◆ PROBLEM DESCRIPTION:
All of the entries below should be printed exactly; the pictures are to be left out.

◆ GIVEN RECORDS:
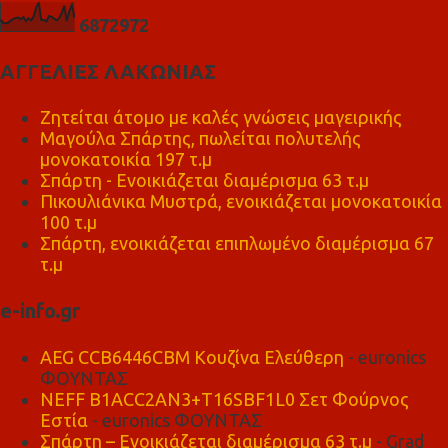
6
8
7
2
9
7
2
ΑΓΓΕΛΙΕΣ ΛΑΚΩΝΙΑΣ
Ζητείται άτομο με καλές γνώσεις μαγειρικής
Μαγούλα Σπάρτης, πωλείται πολυτελής
μονοκατοικία 197 τ.μ
Σπάρτη - Ενοικιάζεται διαμέρισμα 63 τ.μ
Πικουλιάνικα Μυστρά, ενοικιάζεται μονοκατοικία
100 τ.μ
Σπάρτη, ενοικιάζεται επιπλωμένο διαμέρισμα 67
τ.μ
e-info.gr
AEG CCB6446CBM Κουζίνα Ελεύθερη
- euronics
ΦΟΥΝΤΑΣ
NEFF B1ACC2AN3+T16SBF1L0 Σετ Φούρνος
Εστία
- euronics ΦΟΥΝΤΑΣ
Σπάρτη – Ενοικιάζεται διαμέρισμα 63 τ.μ
- Grad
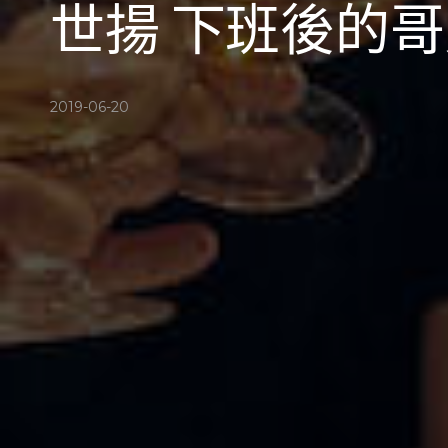
世揚 下班後的
2019-06-20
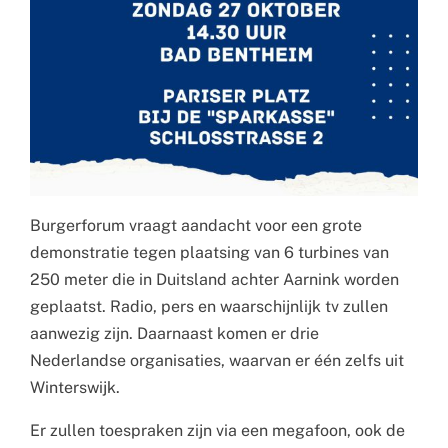
Burgerforum vraagt aandacht voor een grote
demonstratie tegen plaatsing van 6 turbines van
250 meter die in Duitsland achter Aarnink worden
geplaatst. Radio, pers en waarschijnlijk tv zullen
aanwezig zijn. Daarnaast komen er drie
Nederlandse organisaties, waarvan er één zelfs uit
Winterswijk.
Er zullen toespraken zijn via een megafoon, ook de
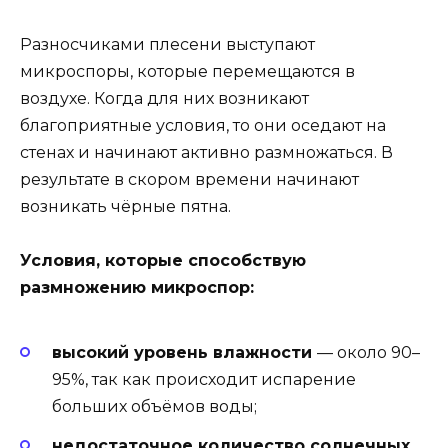
Разносчиками плесени выступают
микроспоры, которые перемещаются в
воздухе. Когда для них возникают
благоприятные условия, то они оседают на
стенах и начинают активно размножаться. В
результате в скором времени начинают
возникать чёрные пятна.
Условия, которые способствую
размножению микроспор:
высокий уровень влажности
— около 90–
95%, так как происходит испарение
больших объёмов воды;
недостаточное количество солнечных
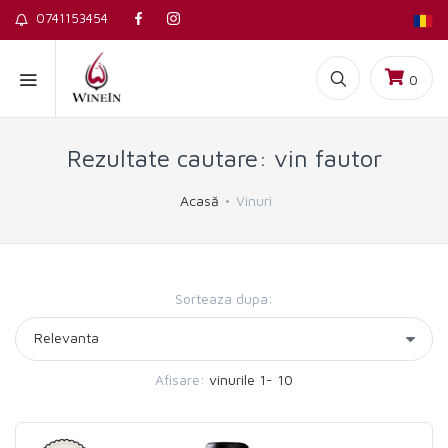
0741153454
0
Rezultate cautare: vin fautor
Acasă
Vinuri
Sorteaza dupa:
Afisare:
vinurile 1- 10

◆ RESULT FOR THIS EXERCISE:
6
8
7
2
9
7
2
ΑΓΓΕΛΙΕΣ ΛΑΚΩΝΙΑΣ
Ζητείται άτομο με καλές γνώσεις μαγειρικής
Μαγούλα Σπάρτης, πωλείται πολυτελής
μονοκατοικία 197 τ.μ
Σπάρτη - Ενοικιάζεται διαμέρισμα 63 τ.μ
Πικουλιάνικα Μυστρά, ενοικιάζεται μονοκατοικία
100 τ.μ
Σπάρτη, ενοικιάζεται επιπλωμένο διαμέρισμα 67
τ.μ
e-info.gr
AEG CCB6446CBM Κουζίνα Ελεύθερη
- euronics
ΦΟΥΝΤΑΣ
NEFF B1ACC2AN3+T16SBF1L0 Σετ Φούρνος
Εστία
- euronics ΦΟΥΝΤΑΣ
Σπάρτη – Ενοικιάζεται διαμέρισμα 63 τ.μ
- Grad
世揚 下班後的
2019-06-20
Burgerforum vraagt aandacht voor een grote
demonstratie tegen plaatsing van 6 turbines van
250 meter die in Duitsland achter Aarnink worden
geplaatst. Radio, pers en waarschijnlijk tv zullen
aanwezig zijn. Daarnaast komen er drie
Nederlandse organisaties, waarvan er één zelfs uit
Winterswijk.
Er zullen toespraken zijn via een megafoon, ook de
Разносчиками плесени выступают
микроспоры, которые перемещаются в
воздухе. Когда для них возникают
благоприятные условия, то они оседают на
стенах и начинают активно размножаться. В
результате в скором времени начинают
возникать чёрные пятна.
Условия, которые способствую
размножению микроспор:
высокий уровень влажности
— около 90–
95%, так как происходит испарение
больших объёмов воды;
недостаточное количество солнечных
0741153454
0
Rezultate cautare: vin fautor
Acasă
Vinuri
Sorteaza dupa:
Afisare:
vinurile 1- 10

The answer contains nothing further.